Task details: Among the entries that follow, find every line with the word "匿名の浦和サポ" and copy it.

☆ ☆ ☆ ☆ ☆ ☆ ☆

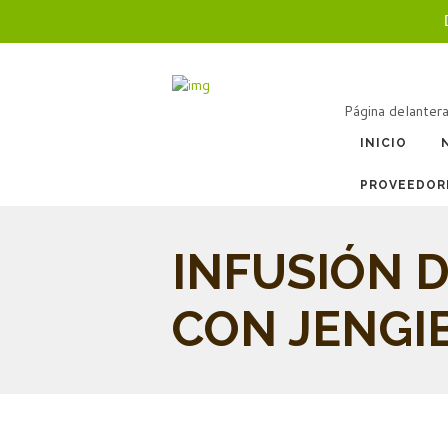
Página delanter
INICIO
PROVEEDOR
INFUSIÓN 
CON JENGI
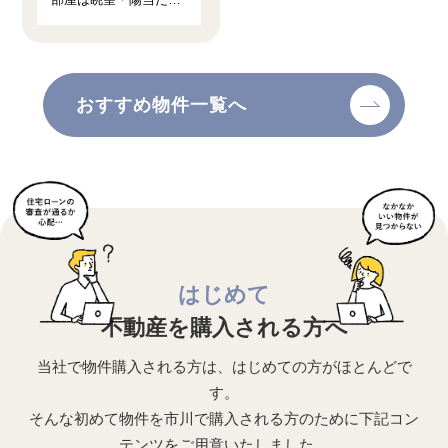
り・通風良好です ◆２
５帖の広々ＬＤＫ・キ
ッチン新品交換済み
おすすめ物件一覧へ
はじめて
不動産を購入される方へ
当社で物件購入される方は、はじめての方がほとんどで
す。
そんな初めて物件を市川で購入される方のために下記コン
テンツをご用意いたしました。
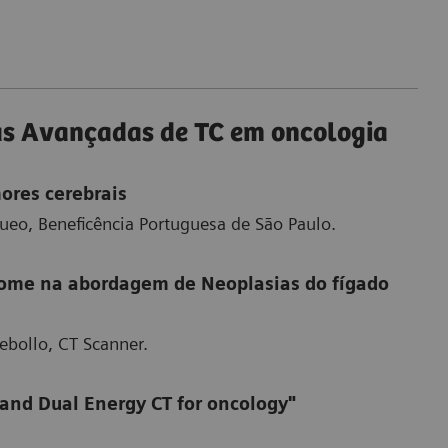
cas Avançadas de TC em oncologia
ores cerebrais
gueo, Beneficência Portuguesa de São Paulo.
ome na abordagem de Neoplasias do fígado
Rebollo, CT Scanner.
and Dual Energy CT for oncology"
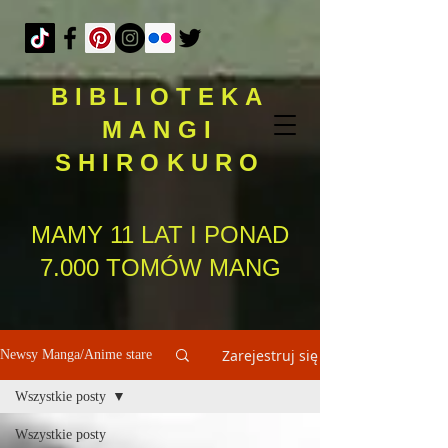
BIBLIOTEKA
MANGI
SHIROKURO
MAMY 11 LAT I PONAD
7.000 TOMÓW MANG
Zarejestruj się
Newsy Manga/Anime stare
Wszystkie posty
Wszystkie posty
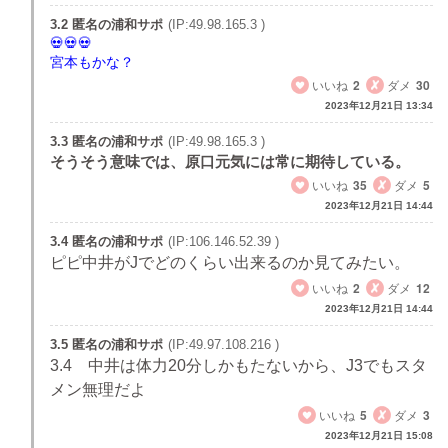
3.2 匿名の浦和サポ
(IP:49.98.165.3 )
宮本もかな？
いいね
2
ダメ
30
2023年12月21日 13:34
3.3 匿名の浦和サポ
(IP:49.98.165.3 )
そうそう意味では、原口元気には常に期待している。
いいね
35
ダメ
5
2023年12月21日 14:44
3.4 匿名の浦和サポ
(IP:106.146.52.39 )
ピピ中井がJでどのくらい出来るのか見てみたい。
いいね
2
ダメ
12
2023年12月21日 14:44
3.5 匿名の浦和サポ
(IP:49.97.108.216 )
3.4 中井は体力20分しかもたないから、J3でもスタ
メン無理だよ
いいね
5
ダメ
3
2023年12月21日 15:08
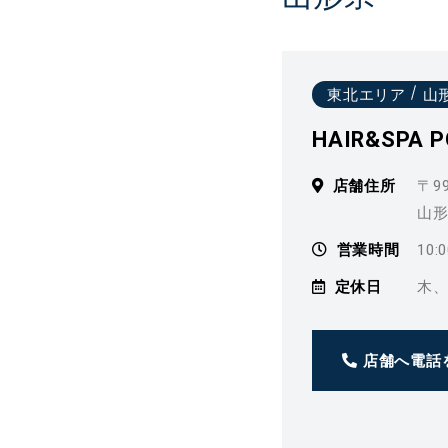
東北エリア
山
HAIR&SPA 
店舗住所
〒99
山形
営業時間
10:
定休日
木
店舗へ電話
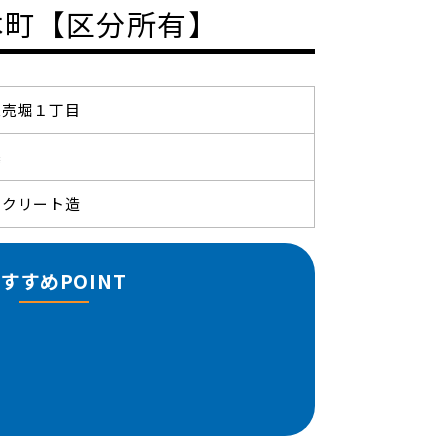
本町【区分所有】
立売堀１丁目
築
ンクリート造
すすめPOINT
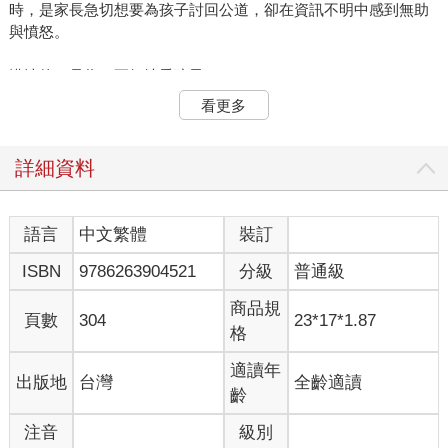
時，是家長急切想要為孩子討回公道，卻在資訊不明中感到無助
與憤怒。
懂法律，是為了更好地愛孩子
我是律師，但我從不以審判者的姿態面對教育現場。我深信，絕
看更多
大多數的校園問題，不是惡意造成的傷害，而是資訊不對等、制
度複雜、溝通斷裂的苦果。我寫這本書，不為指責任何人，而是
想為校園中的每一個靈魂―從風雨中守護孩子的老師、日夜牽掛
詳細資料
的家長、肩負制度重擔的行政人員―提供一張清晰的法律地圖，
讓我們能在同一片星空下，找到共同的北極星。這不是一本法律
書，是一本希望孩子平安長大的書。
語言
中文繁體
裝訂
ISBN
9786263904521
分級
普通級
2023 年8 月23 日，是我人生的轉捩點。那天，參加教育部「校園
事件處理會議調查及輔導人才庫」培訓時，聽見一個個真實故事
商品規
在教室迴盪：孩子的淚水、老師的無奈、家長的怒吼。這些不就
頁數
304
23*17*1.87
格
是我日日面對的縮影嗎？那一刻，我明白了——有時候，最危險
的不是違法，而是不知道自己正在違法；最遺憾的不是沒有愛，
適讀年
出版地
台灣
全齡適讀
而是愛的方式出了錯。
齡
於是，我創立了臉書粉專「律師帶您看校園裡的大小事」，用平
注音
級別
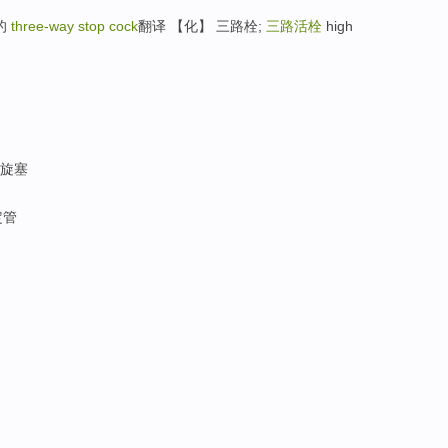
嘴的
three-way stop cock
翻译 【化】 三路栓;
三路活栓
high
旋塞
定管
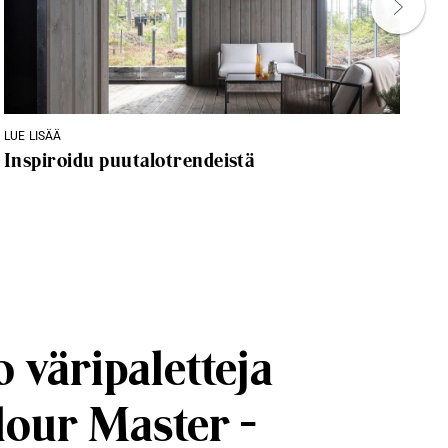
LUE LISÄÄ
IN
Inspiroidu puutalotrendeistä
Ka
 väripaletteja
lour Master -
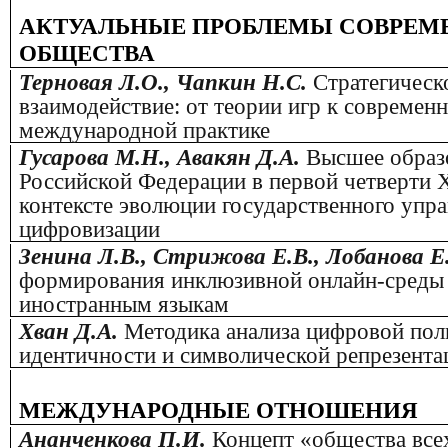
АКТУАЛЬНЫЕ ПРОБЛЕМЫ СОВРЕМ
ОБЩЕСТВА
Терновая Л.О., Чапкин Н.С.
Стратегическ
взаимодействие: от теории игр к современ
международной практике
Гусарова М.Н., Авакян Д.А.
Высшее образ
Российской Федерации в первой четверти X
контексте эволюции государственного упра
цифровизации
Зенина Л.В., Стрижова Е.В., Лобанова Е
формирования инклюзивной онлайн-среды 
иностранным языкам
Хван Д.А.
Методика анализа цифровой пол
идентичности и символической репрезента
МЕЖДУНАРОДНЫЕ ОТНОШЕНИЯ
Ананченкова П.И.
Концепт «общества всех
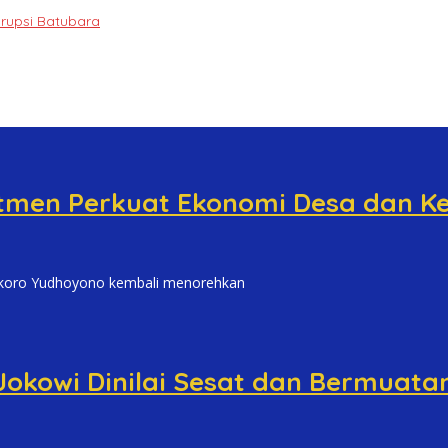
orupsi Batubara
tmen Perkuat Ekonomi Desa dan K
koro Yudhoyono kembali menorehkan
okowi Dinilai Sesat dan Bermuatan P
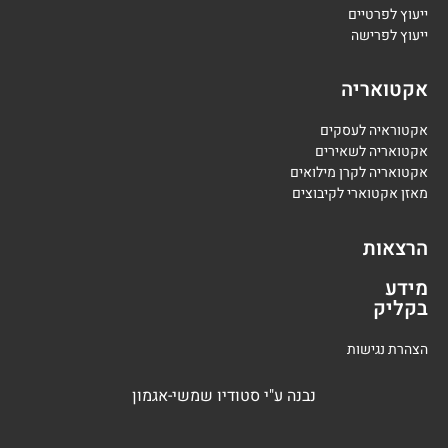
י
יעוץ לפרטיים
י
יעוץ לפרישה
אקטואריה
אקטוראיה לעסקים
אקטואריה לשאירים
אקטואריה לקרן מילואים
מאזן אקטוארי לקיבוצים
הרצאות
מידע
בקליק
הצהרת נגישות
נבנה
ע"י
סטודיו שמשי-אגמון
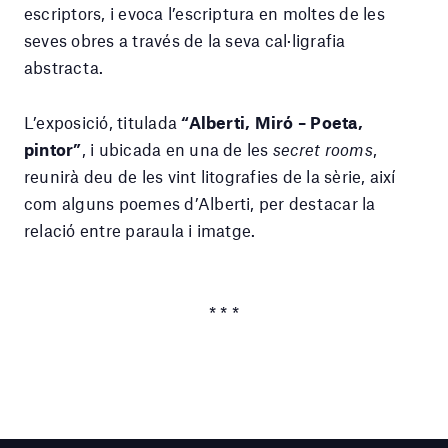
escriptors, i evoca l’escriptura en moltes de les
seves obres a través de la seva cal·ligrafia
abstracta.
L’exposició, titulada
“Alberti, Miró – Poeta,
pintor”
, i ubicada en una de les
secret rooms
,
reunirà deu de les vint litografies de la sèrie, així
com alguns poemes d’Alberti, per destacar la
relació entre paraula i imatge.
* * *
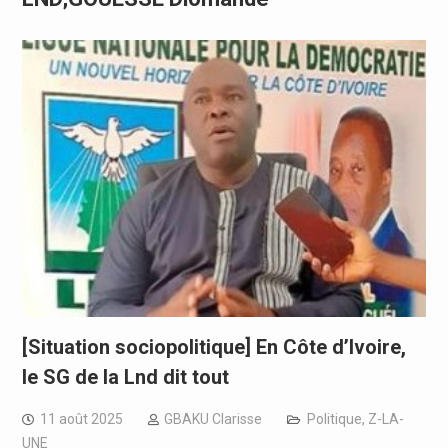
[Situation sociopolitique] En Côte d’Ivoire,
le SG de la Lnd dit tout
11 août 2025
GBAKU Clarisse
Politique
,
Z-LA-
UNE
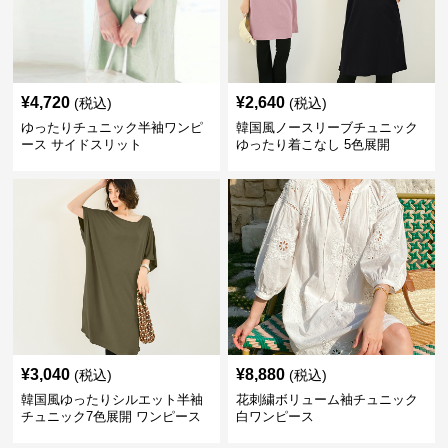
¥
4,720
¥
2,640
(税込)
(税込)
ゆったりチュニック半袖ワンピ
韓国風ノースリーブチュニック
ース サイドスリット
ゆったり着こなし 5色展開
¥
3,040
¥
8,880
(税込)
(税込)
韓国風ゆったりシルエット半袖
花刺繍ボリューム袖チュニック
チュニック7色展開 ワンピース
白ワンピース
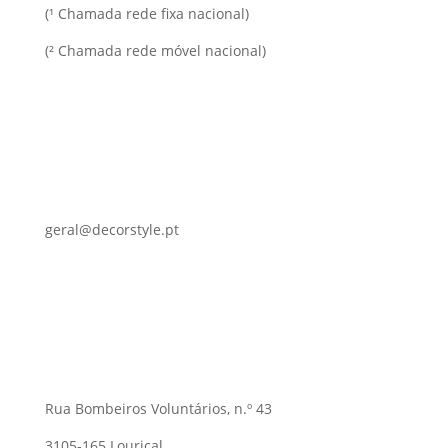
(¹ Chamada rede fixa nacional)
(² Chamada rede móvel nacional)
geral@decorstyle.pt
Rua Bombeiros Voluntários, n.º 43
3105-165 Louriçal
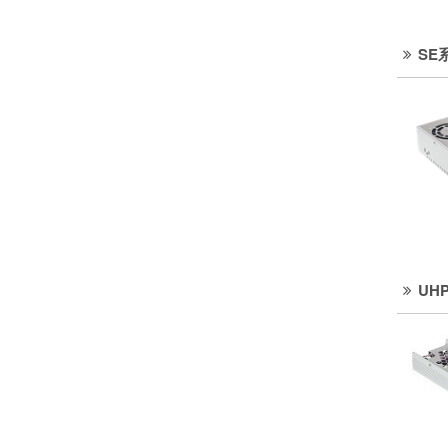
SE
UH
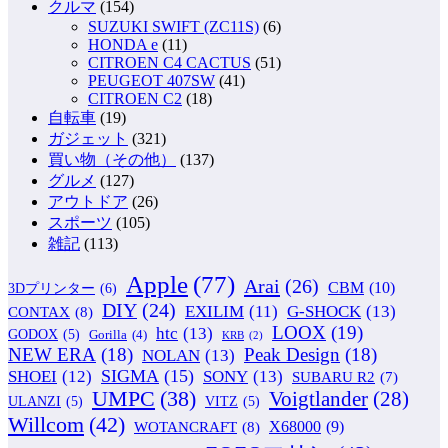
クルマ
(154)
SUZUKI SWIFT (ZC11S)
(6)
HONDA e
(11)
CITROEN C4 CACTUS
(51)
PEUGEOT 407SW
(41)
CITROEN C2
(18)
自転車
(19)
ガジェット
(321)
買い物（その他）
(137)
グルメ
(127)
アウトドア
(26)
スポーツ
(105)
雑記
(113)
Apple
(77)
Arai
(26)
CBM
(10)
3Dプリンター
(6)
DIY
(24)
G-SHOCK
(13)
EXILIM
(11)
CONTAX
(8)
LOOX
(19)
htc
(13)
GODOX
(5)
Gorilla
(4)
KRB
(2)
NEW ERA
(18)
Peak Design
(18)
NOLAN
(13)
SIGMA
(15)
SONY
(13)
SHOEI
(12)
SUBARU R2
(7)
UMPC
(38)
Voigtlander
(28)
ULANZI
(5)
VITZ
(5)
Willcom
(42)
WOTANCRAFT
(8)
X68000
(9)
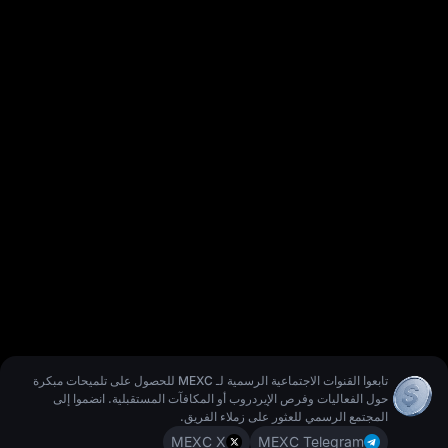
تابعوا القنوات الاجتماعية الرسمية لـ MEXC للحصول على تلميحات مبكرة
حول الفعاليات وفرص الإيردروب أو المكافآت المستقبلية. انضموا إلى
المجتمع الرسمي للعثور على زملاء الفريق.
MEXC X
MEXC Telegram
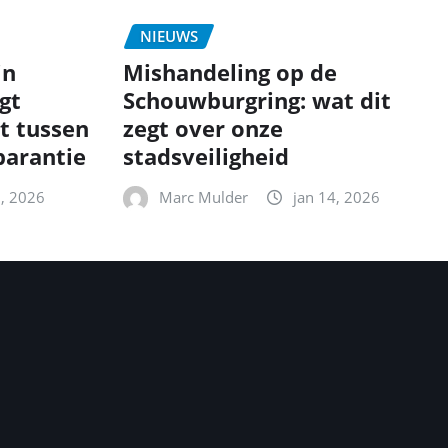
NIEUWS
in
Mishandeling op de
gt
Schouwburgring: wat dit
t tussen
zegt over onze
parantie
stadsveiligheid
5, 2026
Marc Mulder
jan 14, 2026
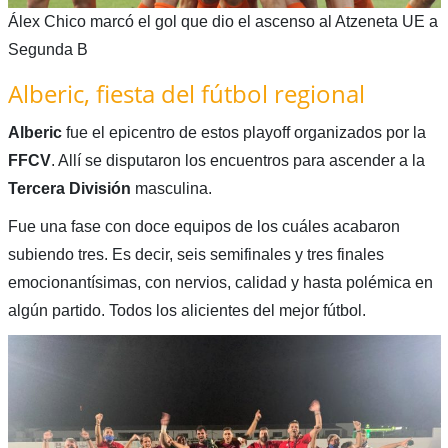
Álex Chico marcó el gol que dio el ascenso al Atzeneta UE a
Segunda B
Alberic, fiesta del fútbol regional
Alberic
fue el epicentro de estos playoff organizados por la
FFCV
. Allí se disputaron los encuentros para ascender a la
Tercera División
masculina.
Fue una fase con doce equipos de los cuáles acabaron
subiendo tres. Es decir, seis semifinales y tres finales
emocionantísimas, con nervios, calidad y hasta polémica en
algún partido. Todos los alicientes del mejor fútbol.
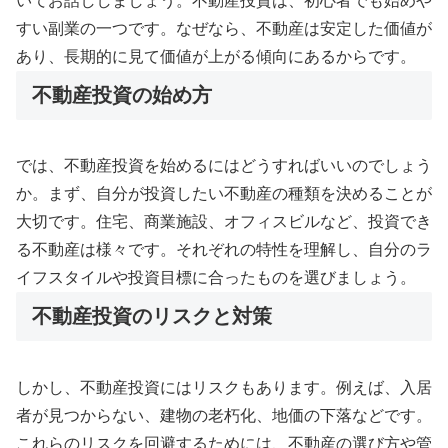
いてお話ししましょう。不動産投資は、初心者でも始めや
すい副業の一つです。なぜなら、不動産は安定した価値が
あり、長期的に見て価値が上がる傾向にあるからです。
不動産投資の始め方
では、不動産投資を始めるにはどうすればいいのでしょう
か。まず、自分が投資したい不動産の種類を決めることが
大切です。住宅、商業施設、オフィスビルなど、投資でき
る不動産は様々です。それぞれの特性を理解し、自分のラ
イフスタイルや投資目標に合ったものを選びましょう。
不動産投資のリスクと対策
しかし、不動産投資にはリスクもあります。例えば、入居
者が見つからない、建物の老朽化、地価の下落などです。
これらのリスクを回避するためには、不動産の選び方や管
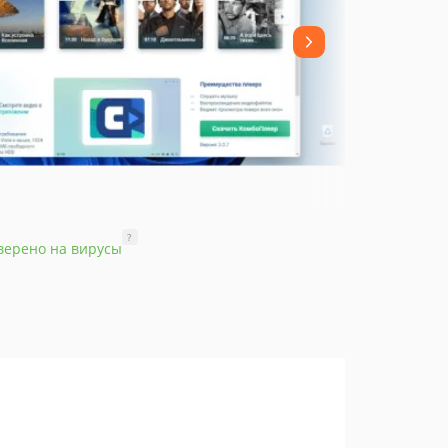
?
верено на вирусы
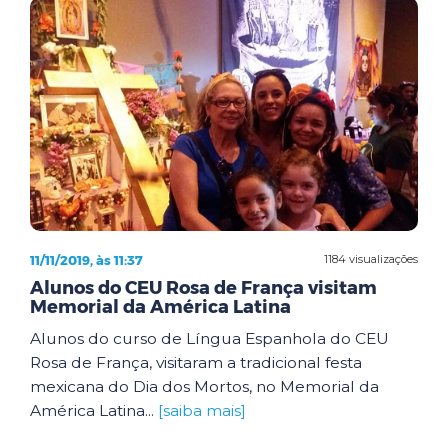
11/11/2019, às 11:37
1184 visualizações
Alunos do CEU Rosa de França visitam
Memorial da América Latina
Alunos do curso de Língua Espanhola do CEU
Rosa de França, visitaram a tradicional festa
mexicana do Dia dos Mortos, no Memorial da
América Latina...
[saiba mais]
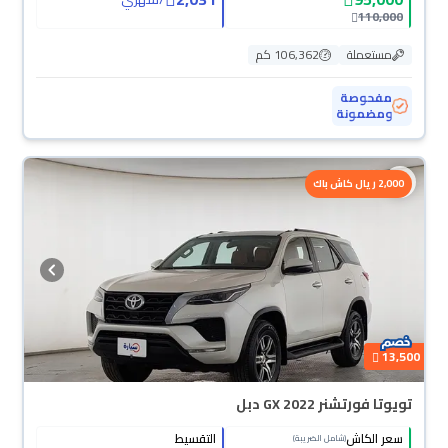
110,000
مستعملة
106,362 كم
مفحوصة
ومضمونة
2,000 ريال كاش باك
13,500
تويوتا فورتشنر GX 2022 دبل
سعر الكاش
التقسيط
(شامل الضريبة)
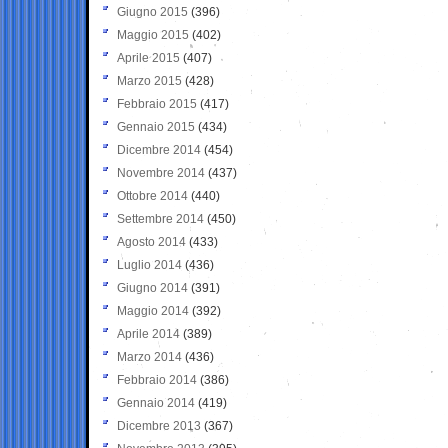
Giugno 2015
(396)
Maggio 2015
(402)
Aprile 2015
(407)
Marzo 2015
(428)
Febbraio 2015
(417)
Gennaio 2015
(434)
Dicembre 2014
(454)
Novembre 2014
(437)
Ottobre 2014
(440)
Settembre 2014
(450)
Agosto 2014
(433)
Luglio 2014
(436)
Giugno 2014
(391)
Maggio 2014
(392)
Aprile 2014
(389)
Marzo 2014
(436)
Febbraio 2014
(386)
Gennaio 2014
(419)
Dicembre 2013
(367)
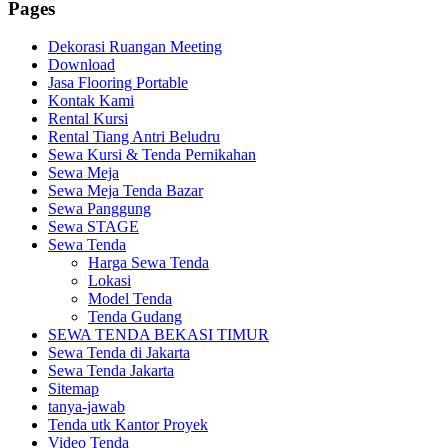
Pages
Dekorasi Ruangan Meeting
Download
Jasa Flooring Portable
Kontak Kami
Rental Kursi
Rental Tiang Antri Beludru
Sewa Kursi & Tenda Pernikahan
Sewa Meja
Sewa Meja Tenda Bazar
Sewa Panggung
Sewa STAGE
Sewa Tenda
Harga Sewa Tenda
Lokasi
Model Tenda
Tenda Gudang
SEWA TENDA BEKASI TIMUR
Sewa Tenda di Jakarta
Sewa Tenda Jakarta
Sitemap
tanya-jawab
Tenda utk Kantor Proyek
Video Tenda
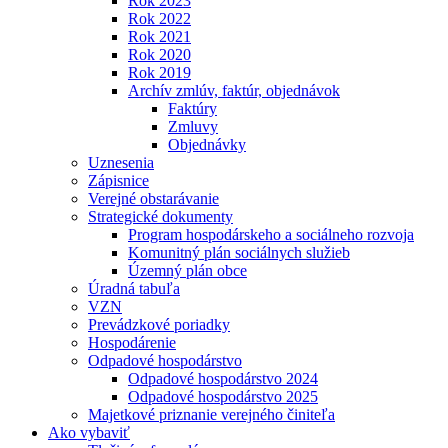
Rok 2023
Rok 2022
Rok 2021
Rok 2020
Rok 2019
Archív zmlúv, faktúr, objednávok
Faktúry
Zmluvy
Objednávky
Uznesenia
Zápisnice
Verejné obstarávanie
Strategické dokumenty
Program hospodárskeho a sociálneho rozvoja
Komunitný plán sociálnych služieb
Územný plán obce
Úradná tabuľa
VZN
Prevádzkové poriadky
Hospodárenie
Odpadové hospodárstvo
Odpadové hospodárstvo 2024
Odpadové hospodárstvo 2025
Majetkové priznanie verejného činiteľa
Ako vybaviť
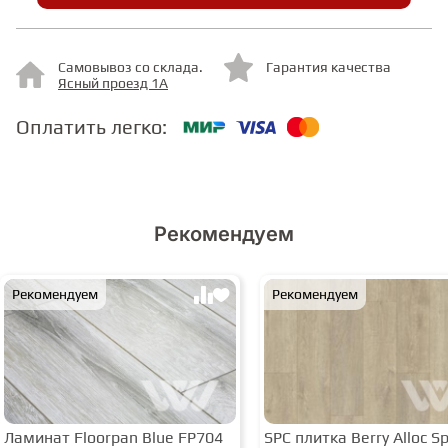
СТУПЕНИ
Самовывоз со склада.
Гарантия качества
Ясный проезд 1А
ФАНЕРА
Оплатить легко:
МИНЕРАЛЬНО-КАМЕННЫЙ
ЛАМИНАТ MSPC
Рекомендуем
ЛАМИНАТ SWF
Рекомендуем
Рекомендуем
Ламинат Floorpan Blue FP704
SPC плитка Berry Alloc Spi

☆ ☆ ☆ ☆ ☆ ☆ ☆

Answer to the problem:
3.2 匿名の浦和サポ
3.3 匿名の浦和サポ
3.4 匿名の浦和サポ
3.5 匿名の浦和サポ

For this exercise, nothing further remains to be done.